Intisari-Online.com -Sejak dimulai pada 24 Februari lalu, invasi Rusia ke Ukraina masih berlangsung hingga saat ini.
Selama invasi berlangsung, banyak masyarakat sipil Ukraina mengungsi ke negara lain, tak terkecuali penduduk kota Mariupol.
Beberapa penduduk Kota Mariupol di Ukraina terpaksa melarikan diri dari blokade pasukan Rusia dengan berjalan kaki.
Menurut Gubernur Wilayah Donetsk, Pavlo Kyrylenko, hal itu mereka lakukan karena sebagian besar upaya evakuasi resmi telah gagal setelah pasukan Rusia melanjutkan serangan.
Sekitar 400.000 orang telah terperangkap di kota pelabuhan strategis itu selama lebih dari dua minggu.
Mereka berlindung dari pengoman berat yang telah memutuskan pasokan listrik, pemanas, dan air pusat.

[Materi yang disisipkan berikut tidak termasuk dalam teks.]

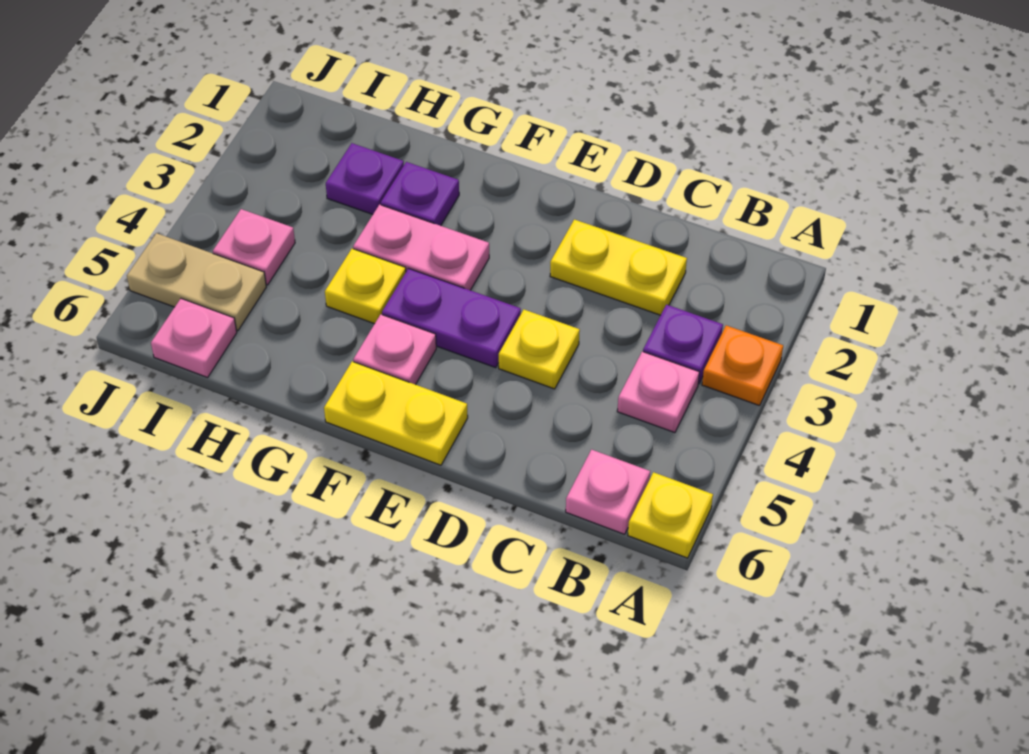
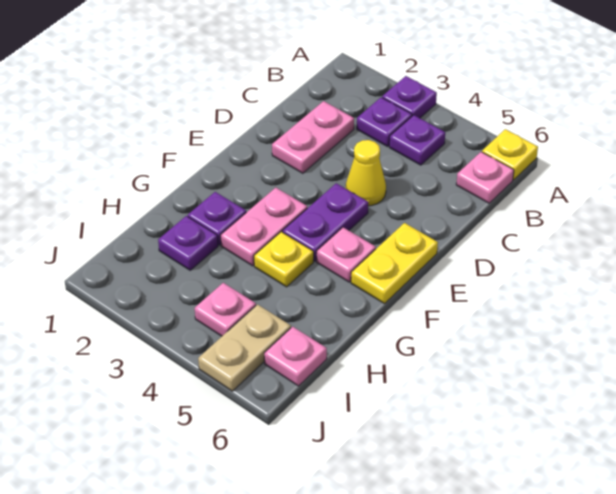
orange 1x1 plate [702,325,783,406] -> purple 1x1 plate [382,76,437,118]
pink 1x1 plate [617,351,699,433] -> purple 1x1 plate [389,115,445,165]
yellow 1x2 plate [550,219,687,315] -> pink 1x2 plate [272,101,354,173]
yellow 1x1 plate [499,310,580,389] -> yellow 1x1 cone [346,140,386,206]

Rusia sendiri telah membantah mengebom daerah pemukiman atau menargetkan warga sipil di Ukraina.
Berbicara di televisi nasional Ukraina, Gubernur Pavlo Kyrylenko mengatakan sekitar 35.000 telah berhasil meninggalkan Kota Mariupol dalam beberapa hari terakhir.

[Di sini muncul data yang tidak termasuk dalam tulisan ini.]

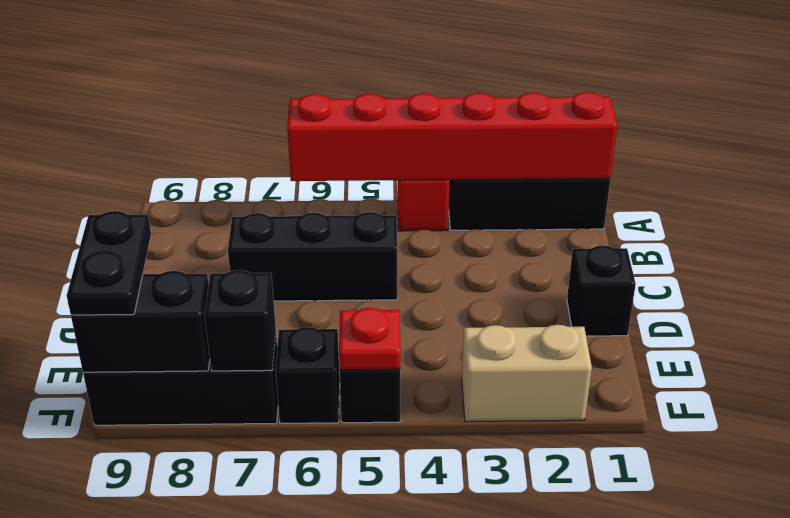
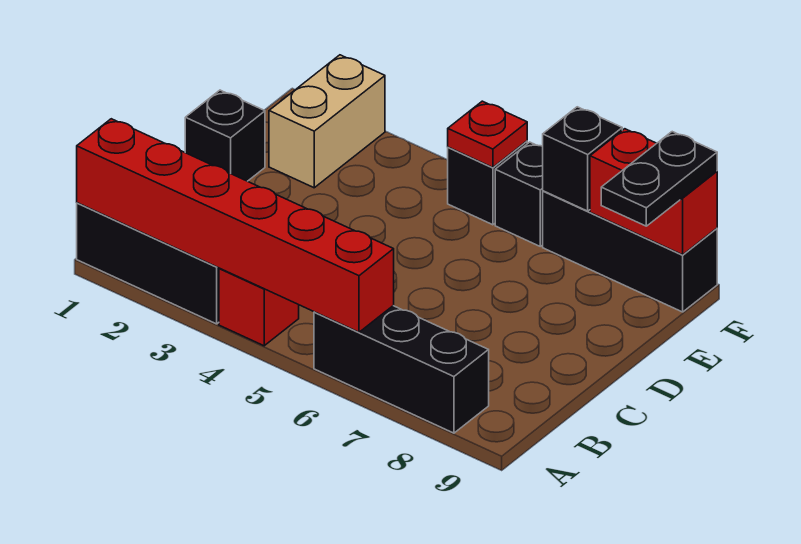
black 1x3 brick [228,212,397,301] -> black 1x3 brick moved to [314,306,489,433]
tan 1x2 brick [462,325,592,422] -> tan 1x2 brick turned to [269,55,385,188]
black 1x2 brick [71,271,210,372] -> red 1x2 brick [590,129,717,255]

Rusia telah berulang kali menolak klaim bahwa tindakannya di Ukraina adalah invasi.
Presiden Rusia Vladimir Putin dalam pidatonya di Stadion Luzhniki mengatakan bahwa membebaskan rakyat Donbass dari "genosida" yang dilancarkan terhadap mereka adalah tujuan utama dari operasi khusus Rusia di Ukraina, melansir Sputniknews, Jumat (18/3/2022).
"[Penduduk Donbass], yang tidak setuju dengan kudeta [2014] [di Kiev], segera dipukul dengan operasi militer hukuman. Blokade segera diberlakukan terhadap orang-orang ini. Mereka menjadi sasaran penembakan sistematis, serangan udara. Inilah yang disebut 'genosida'".
Putin melanjutkan dengan menambahkan bahwa demiliterisasi dan de-Nazifikasi Ukraina akan dilakukan dan semua "penjahat perang" yang bertanggung jawab atas pertumpahan darah di Donbass, akan dihukum.
Dia mengklarifikasi bahwa itu adalah satu-satunya cara untuk menghentikan "genosida" di sana.
Presiden Rusia memerintahkan dimulainya operasi khusus di Ukraina pada 24 Februari menyusul permintaan dari Republik Rakyat Donetsk dan Lugansk (DPR dan LPR) untuk melindungi mereka dari serangan pasukan Ukraina dan batalyon nasionalis.
Putin menyatakan bahwa Rusia tidak punya pilihan lain selain campur tangan untuk membantu republik Donbass yang baru diakui.
Dia menggambarkan tujuan operasi sebagai demiliterisasi dan de-Nazifikasi Ukraina.
Putin juga bersumpah bahwa angkatan bersenjata Rusia hanya akan menargetkan tujuan militer.
Kremlin juga telah berulang kali menolak klaim oleh pemerintah asing dan media bahwa operasi itu adalah "invasi".
Rusia menekankan bahwa pasukan Rusia tidak memiliki tujuan untuk merebut Ukraina.
Rusia hanya berusaha untuk melucuti senjata dan menghilangkan ancaman nasionalis.
Meskipun demikian, negara-negara di Barat menjatuhi Rusia dengan sanksi ekonomi paling keras hingga saat ini.
Sanksi tersebut menargetkan sektor perbankan dan energi ekonomi, serta Bank Sentral dan secara ilegal membekukan cadangan devisa Rusia.